加えて体験にかかる費用も下がってきています。
例えば自分の場合で言えば、
無料ではてなにスペースを借りて、今のところ無料なsaiを使って絵を描いて、やっぱり無料なGIMPでリサイズして、
そんな絵をアップして見てもらえてるわけです。


「かわいらしい絵ですね」とか言われて
「べ、べ、別に嬉しくないんだから。お世辞だってわかってるんだから」って言いつつ照れまくったりしながら、
「きょ、今日は気が向いたから2コマ描こうかな。しょうがないから気が進まないけど色塗りもしよっかな」とかやってるわけです。

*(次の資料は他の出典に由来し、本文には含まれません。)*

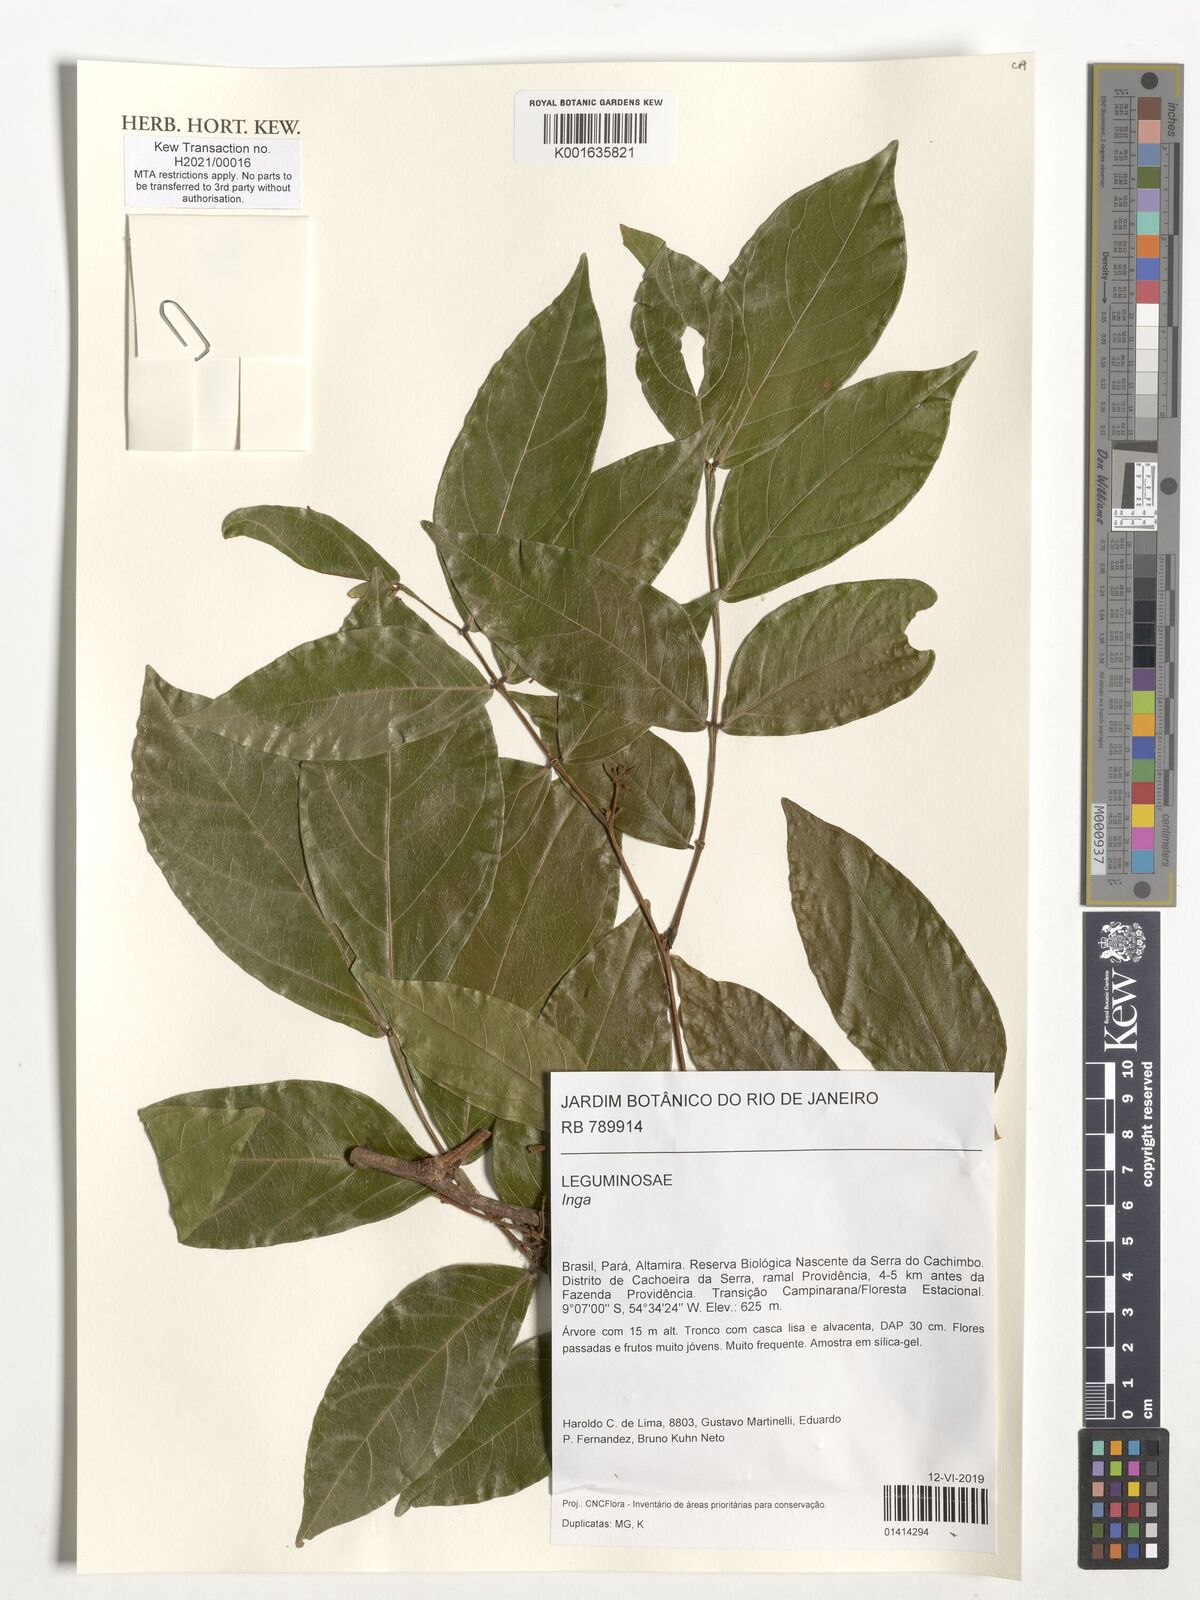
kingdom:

ここまでゼロ円。まさにプライスレス。Be Free、全部フリー。
今後、手軽にアニメが作れるフリーソフトなんかが出てくれば、さらに新しい体験ができるかもしれません。
もう、ここまで考えてくると「コンテンツを介してお金を集める」どころか
「体験を通じてお金を集める」というのも無理なんじゃないかと思ったりするのです。


なんて、諦めムードなエントリーだろう(笑)

思わずお金を出したくなる「おもてなしの心」

と思いつつも、
「ものを作るのは褒められるかもしれないけど、お金にはならないので、趣味程度にしておきましょう」
と言うのはちょっと癪で。なんとか突破口はないかと考えています。


やっぱり片手間でやっている人より、1日中時間をつぎこめる「それで食っている人」の方が良い作品を作るだろうし、
個人的に、そういうマジな作品を見たいなーというわがままな思いがあるからです。


ところで「体験はコモディティ化できない」というときの、
この「体験」の言い方として弾さんは「おもてなし」という表現を紹介しています。
【Watcherが展望する2008年】 コモディティとならざるもの | 日経 xTECH(クロステック)


おもてなしと聞くと、あんまし発想力のない自分は、
京都の料亭で舞妓さんが「おいでやすー」と言っている場面を想像してしまうのですが、
昔、憧れていた年上のお姉様は自分に、
「お金を払うのは気分を買いたいからだ」と教えてくれたことがありました。


それは、なぜわざわざ高いお店で食事したり物を買ったりするのかという問いに対する答えだったのですが、
確かに自分も良い思いをさせてもらったら「いくらか払おうか」と言いたくなる場面があったりします。
相手のおもてなしの心に満足して「うん、これならちゃんと払おう」と思う場面です。
要は、「払いたくて仕方ない」と思わせる状況・工夫になるのですが、
これを突破口にできないかなあ、と考えたところまでが今日できるアウトプットの終点。




コンテンツの価値があろうとなかろうと、ぶっちゃけ企業側は手を変え品を変えビジネスを展開できると思ってます。
そこはそんなに難しくない。例えばコンテンツが増えれば需要側と供給側のマッチングサービスが必要になる。
問題はコンテンツを作る側(クリエイター)がなんとかして食っていくことができる方法はないのかと。
このままジリ貧になっちゃうのはおもしろくねぇし、その労力を無償で提供させ続けるのもどうかと思うのです。


「体験が価値を生む」という考えに、
「確かに参加者はハッピーだけど、マネタイズまで持っていくのは難しいんじゃ?」と感じつつ、
やっぱりそれって知的資源の価値が下がる中で1つ見えてきた答えだから、なんとかならんかなぁと思いながら、
「それにしてもこのオーケストラは才能だな! 気に入りました」と、今夜もニコニコ動画の前で唸ってるのです。